Power’s win has also had the effect of propelling him up the FedEx Cup standings – from 126th to 69th – so that he can plan ahead to the lucrative playoffs and the opportunities that come with the new territory he has navigated a route to.

“[In] 2019, 2020,201 I was in the not fully exempt category and it’s tough, it’s frustrating. You want to play, you want to play more, you’re looking at guys playing in tournaments passing you and you’re looking at your FedEx number dropping and dropping and dropping. But I knew that was part of it, so it’s going to be nice to be able to make my schedule.”

FACT FILE: Seamus Power

Age: 34

Amateur record: Three-time Irish Youths champion (2005, 2007, 2008)

College record: East Tennessee University (five time winner on NCAA circuit 2007-2010)

Professional wins: (2): United Leasing and Finance Championship (Korn Ferry Tour) (2016); Barbasol Championship (PGA Tour) (2021).

Representative honours: Olympic Games (2016)

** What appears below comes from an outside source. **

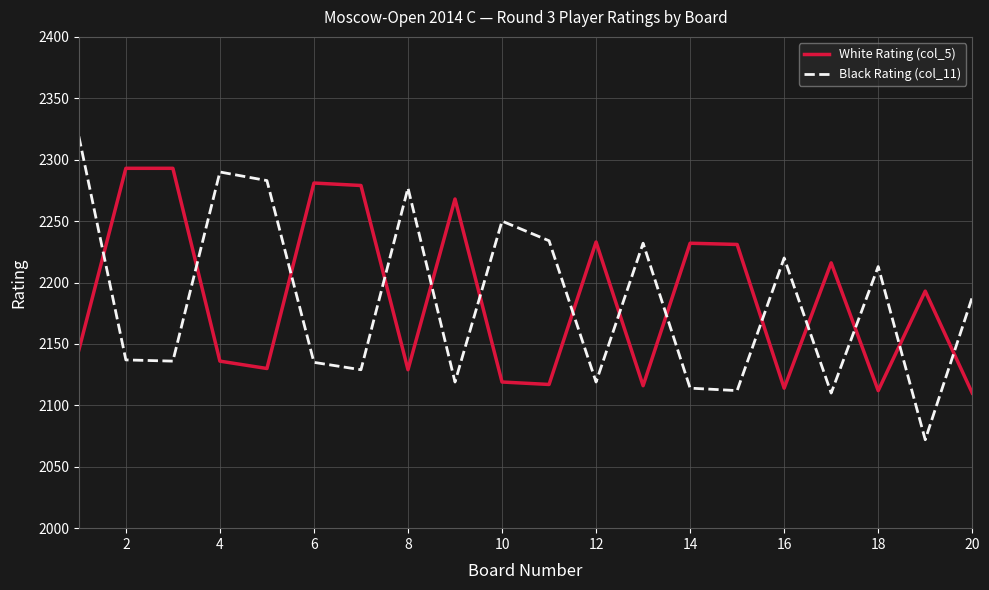

What is the lowest value of the Black Rating (col_11) series?

2072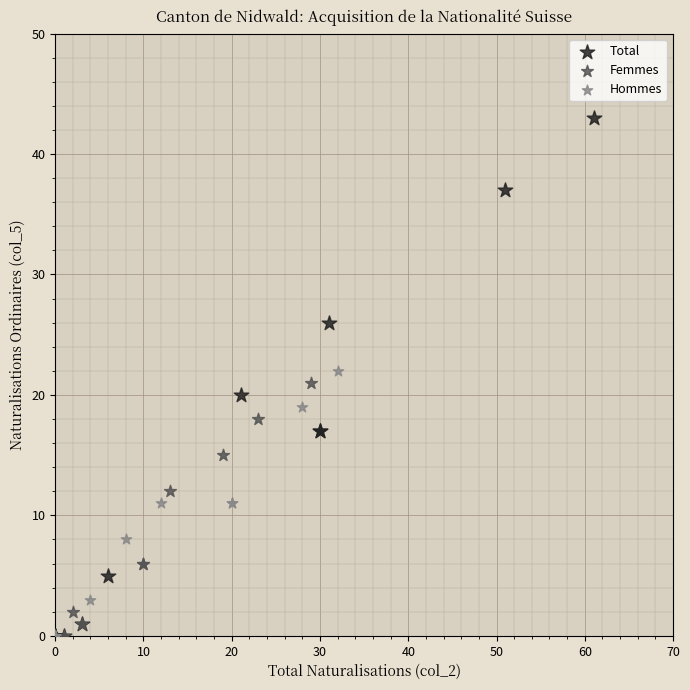

Which series reaches the maximum Y coordinate?

Total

If not a professional golfer? An accountant..."I've always been good with numbers. Math, chemistry and physics were always my strongest subjects."

Other sporting interest: Racquetball...he played in the Junior World Championships as a 12-year-old.

Where it all started: West Waterford Golf Club. "I started down there when I was 12, 13 years old. And all of the Spratt family, it was pretty much like my second family, they're incredible. They helped me through all sorts of stuff."